Doctor Urges Newport to Allow Needle Exchange
A local physician addressed the Newport city commission on Monday night, urging the government to allow a needle exchange to operate in the city.
"There were 18 new cases of HIV in Campbell and Kenton counties alone in 2017," Dr. James Schack said. "That is up from five cases in Kenton, Boone, Campbell, and Grant counties in 2016."
Schack's remarks follow the announcement from the Northern Kentucky Health Department about what is being called an HIV cluster in the region, something the organization had warned was possible without better access to clean needles for intravenous drug users. Though the Northern Kentucky Health District has one syringe access program operating in Williamstown, there isn't one in either Kenton or Campbell County. Kenton County and the City of Covington have approved such a program, but with one of several conditions being that either Boone or Campbell County, and a city within them, also approve it.
Eighteen months have passed since Kenton County and the City of Covington approved the necessary legislation and while Campbell County has given its blessing, no Campbell County city has.
The health department has called for a syringe access program to operate at its offices in the Campbell County Fiscal Court building in Newport.
Schack told Newport leaders that cannot sit idle any longer as the HIV cases climb along with the rate of hepatitis C infections, which he said is eleven times the national average.
"I am imploring you to take action," said Dr. Schack. "Don't let Campbell County become the next Scott County (Indiana)." Scott Co., Indiana suffered a significant outbreak of HIV infections and became a national news story.
Mayor Jerry Peluso thanked Schack for coming to express his feelings on the subject. Peluso said that the city commission would discuss the issue at its caucus meeting on February 12.

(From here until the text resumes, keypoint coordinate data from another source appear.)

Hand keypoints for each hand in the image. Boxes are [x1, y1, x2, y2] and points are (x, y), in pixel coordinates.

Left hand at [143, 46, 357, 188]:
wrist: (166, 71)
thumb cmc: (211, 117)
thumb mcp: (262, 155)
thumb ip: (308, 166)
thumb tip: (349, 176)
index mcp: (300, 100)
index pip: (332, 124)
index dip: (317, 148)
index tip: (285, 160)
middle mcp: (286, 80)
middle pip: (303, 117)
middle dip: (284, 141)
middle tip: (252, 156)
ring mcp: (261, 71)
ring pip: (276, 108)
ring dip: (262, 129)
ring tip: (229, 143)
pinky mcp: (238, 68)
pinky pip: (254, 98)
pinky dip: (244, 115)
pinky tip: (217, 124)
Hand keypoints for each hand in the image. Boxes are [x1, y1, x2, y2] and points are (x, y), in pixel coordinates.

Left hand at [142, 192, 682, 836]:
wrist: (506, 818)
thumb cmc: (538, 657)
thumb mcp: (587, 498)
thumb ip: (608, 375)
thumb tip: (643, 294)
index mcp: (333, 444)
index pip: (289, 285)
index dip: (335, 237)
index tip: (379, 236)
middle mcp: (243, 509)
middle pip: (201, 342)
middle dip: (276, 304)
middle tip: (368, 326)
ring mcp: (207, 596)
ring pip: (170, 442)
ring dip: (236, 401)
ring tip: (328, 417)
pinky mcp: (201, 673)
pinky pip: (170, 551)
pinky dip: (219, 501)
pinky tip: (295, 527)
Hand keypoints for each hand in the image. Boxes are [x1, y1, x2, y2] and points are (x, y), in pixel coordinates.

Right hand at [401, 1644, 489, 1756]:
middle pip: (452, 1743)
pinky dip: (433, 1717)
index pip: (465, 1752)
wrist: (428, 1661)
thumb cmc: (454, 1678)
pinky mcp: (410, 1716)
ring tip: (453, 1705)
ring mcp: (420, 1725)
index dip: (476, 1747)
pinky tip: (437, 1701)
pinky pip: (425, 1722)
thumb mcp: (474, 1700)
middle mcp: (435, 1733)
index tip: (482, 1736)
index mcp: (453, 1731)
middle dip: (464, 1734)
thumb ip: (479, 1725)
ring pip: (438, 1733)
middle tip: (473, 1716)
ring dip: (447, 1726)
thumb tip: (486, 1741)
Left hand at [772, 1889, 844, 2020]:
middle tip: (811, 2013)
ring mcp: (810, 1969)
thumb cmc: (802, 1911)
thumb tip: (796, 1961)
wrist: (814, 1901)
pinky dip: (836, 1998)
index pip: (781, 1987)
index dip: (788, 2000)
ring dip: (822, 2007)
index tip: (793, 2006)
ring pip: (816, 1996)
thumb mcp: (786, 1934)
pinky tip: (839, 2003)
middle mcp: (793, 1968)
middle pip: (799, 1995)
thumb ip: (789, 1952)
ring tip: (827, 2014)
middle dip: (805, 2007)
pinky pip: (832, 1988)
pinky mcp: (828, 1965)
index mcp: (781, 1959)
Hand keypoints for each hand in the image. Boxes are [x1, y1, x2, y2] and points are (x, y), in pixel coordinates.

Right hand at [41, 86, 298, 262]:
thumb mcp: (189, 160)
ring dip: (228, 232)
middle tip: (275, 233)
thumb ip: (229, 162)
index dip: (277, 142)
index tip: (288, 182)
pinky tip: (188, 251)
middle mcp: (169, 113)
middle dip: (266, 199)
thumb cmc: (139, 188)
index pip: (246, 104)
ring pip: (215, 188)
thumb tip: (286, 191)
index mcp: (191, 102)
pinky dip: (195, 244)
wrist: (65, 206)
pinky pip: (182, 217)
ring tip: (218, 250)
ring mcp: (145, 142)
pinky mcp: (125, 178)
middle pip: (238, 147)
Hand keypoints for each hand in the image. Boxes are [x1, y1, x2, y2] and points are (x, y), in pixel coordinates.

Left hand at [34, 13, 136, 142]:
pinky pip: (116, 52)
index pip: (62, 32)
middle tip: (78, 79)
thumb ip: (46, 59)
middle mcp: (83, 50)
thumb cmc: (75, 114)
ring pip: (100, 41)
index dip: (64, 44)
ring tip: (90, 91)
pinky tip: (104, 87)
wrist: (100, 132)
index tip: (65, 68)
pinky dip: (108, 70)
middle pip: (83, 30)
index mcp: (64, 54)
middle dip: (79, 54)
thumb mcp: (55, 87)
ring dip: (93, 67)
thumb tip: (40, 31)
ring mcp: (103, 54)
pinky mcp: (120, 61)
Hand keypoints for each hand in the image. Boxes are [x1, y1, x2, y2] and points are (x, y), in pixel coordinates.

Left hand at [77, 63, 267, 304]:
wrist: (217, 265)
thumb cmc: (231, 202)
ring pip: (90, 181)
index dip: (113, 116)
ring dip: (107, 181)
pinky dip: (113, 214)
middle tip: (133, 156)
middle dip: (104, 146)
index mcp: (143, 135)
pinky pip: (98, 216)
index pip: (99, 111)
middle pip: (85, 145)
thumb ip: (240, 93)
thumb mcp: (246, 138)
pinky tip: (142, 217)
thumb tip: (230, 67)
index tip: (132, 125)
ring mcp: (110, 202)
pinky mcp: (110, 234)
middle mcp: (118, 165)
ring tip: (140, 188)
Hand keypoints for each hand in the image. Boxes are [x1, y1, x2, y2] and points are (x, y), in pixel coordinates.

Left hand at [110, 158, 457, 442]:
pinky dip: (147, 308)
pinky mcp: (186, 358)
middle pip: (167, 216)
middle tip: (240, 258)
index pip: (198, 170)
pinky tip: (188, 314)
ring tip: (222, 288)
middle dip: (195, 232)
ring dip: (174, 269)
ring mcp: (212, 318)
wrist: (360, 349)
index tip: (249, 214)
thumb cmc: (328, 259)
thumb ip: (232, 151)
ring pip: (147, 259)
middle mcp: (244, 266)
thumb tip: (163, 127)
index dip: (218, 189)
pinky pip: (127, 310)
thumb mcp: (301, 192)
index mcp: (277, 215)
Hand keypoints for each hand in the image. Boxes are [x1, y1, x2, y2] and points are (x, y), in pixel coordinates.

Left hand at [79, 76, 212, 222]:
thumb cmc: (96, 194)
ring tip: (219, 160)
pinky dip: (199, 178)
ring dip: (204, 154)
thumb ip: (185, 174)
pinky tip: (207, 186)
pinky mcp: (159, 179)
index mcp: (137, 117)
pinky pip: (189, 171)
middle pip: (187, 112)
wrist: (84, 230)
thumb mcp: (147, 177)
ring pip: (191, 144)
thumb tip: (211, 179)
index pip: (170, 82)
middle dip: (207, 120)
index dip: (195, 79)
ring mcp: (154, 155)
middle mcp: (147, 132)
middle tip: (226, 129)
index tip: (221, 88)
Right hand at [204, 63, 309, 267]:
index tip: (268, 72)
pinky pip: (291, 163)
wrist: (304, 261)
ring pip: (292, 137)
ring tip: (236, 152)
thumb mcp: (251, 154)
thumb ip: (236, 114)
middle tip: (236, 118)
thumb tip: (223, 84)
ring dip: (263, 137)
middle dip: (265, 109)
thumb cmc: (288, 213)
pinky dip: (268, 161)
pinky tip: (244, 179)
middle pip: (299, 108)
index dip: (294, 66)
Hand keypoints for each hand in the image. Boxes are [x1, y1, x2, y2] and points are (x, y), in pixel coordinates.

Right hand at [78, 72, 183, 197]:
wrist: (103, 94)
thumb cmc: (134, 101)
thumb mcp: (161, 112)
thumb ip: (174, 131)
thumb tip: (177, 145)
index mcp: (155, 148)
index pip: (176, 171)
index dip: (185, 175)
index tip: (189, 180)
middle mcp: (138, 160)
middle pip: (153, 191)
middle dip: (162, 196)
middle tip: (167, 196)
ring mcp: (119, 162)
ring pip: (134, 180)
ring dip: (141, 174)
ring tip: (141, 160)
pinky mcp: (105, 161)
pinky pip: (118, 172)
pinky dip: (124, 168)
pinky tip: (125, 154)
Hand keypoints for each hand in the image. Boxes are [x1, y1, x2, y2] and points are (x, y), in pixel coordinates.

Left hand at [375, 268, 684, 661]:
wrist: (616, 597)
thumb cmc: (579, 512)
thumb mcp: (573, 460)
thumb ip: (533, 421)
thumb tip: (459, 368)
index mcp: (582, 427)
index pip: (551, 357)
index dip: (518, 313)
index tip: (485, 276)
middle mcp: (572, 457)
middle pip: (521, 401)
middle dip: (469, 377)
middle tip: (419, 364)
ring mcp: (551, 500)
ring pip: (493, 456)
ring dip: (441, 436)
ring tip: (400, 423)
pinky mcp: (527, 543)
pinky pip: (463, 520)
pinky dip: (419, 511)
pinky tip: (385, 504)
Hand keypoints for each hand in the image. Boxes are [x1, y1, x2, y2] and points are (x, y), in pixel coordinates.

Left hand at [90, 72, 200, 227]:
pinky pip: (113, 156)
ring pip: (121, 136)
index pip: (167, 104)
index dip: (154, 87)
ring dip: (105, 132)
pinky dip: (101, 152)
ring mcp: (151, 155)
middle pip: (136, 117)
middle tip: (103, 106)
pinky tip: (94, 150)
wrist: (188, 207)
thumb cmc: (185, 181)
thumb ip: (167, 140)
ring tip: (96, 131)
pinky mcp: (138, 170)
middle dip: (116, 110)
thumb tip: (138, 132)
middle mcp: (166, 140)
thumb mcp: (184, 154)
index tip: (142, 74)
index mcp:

Monmouth Street's sidewalks will be improved. The city tapped TMS Construction to work on the stamped concrete paver replacement project. City Manager Tom Fromme said that pavers between Third and Eleventh Streets have shown excessive deterioration but that full replacement would be cost-prohibitive. Instead, the city will gradually replace the pavers with stamped concrete.
The city first discussed stamped concrete as an option in May of last year. It needed state approval before beginning.
Mayor Peluso handed out three Cannoli Awards to local businesses that participated in the holiday decoration program, including The Think Shop for best window display, Dickey's Glass for best dressed bear (the animatronic bears are from the old Pogue's department store in Cincinnati and are used along Monmouth at the holidays now), and Drugs Don't Work for overall display.
Fire Chief Bill Darin announced Robert L. Hug as the newest firefighter/EMT and the promotion of Michael Goodridge to the position of engineer/medic.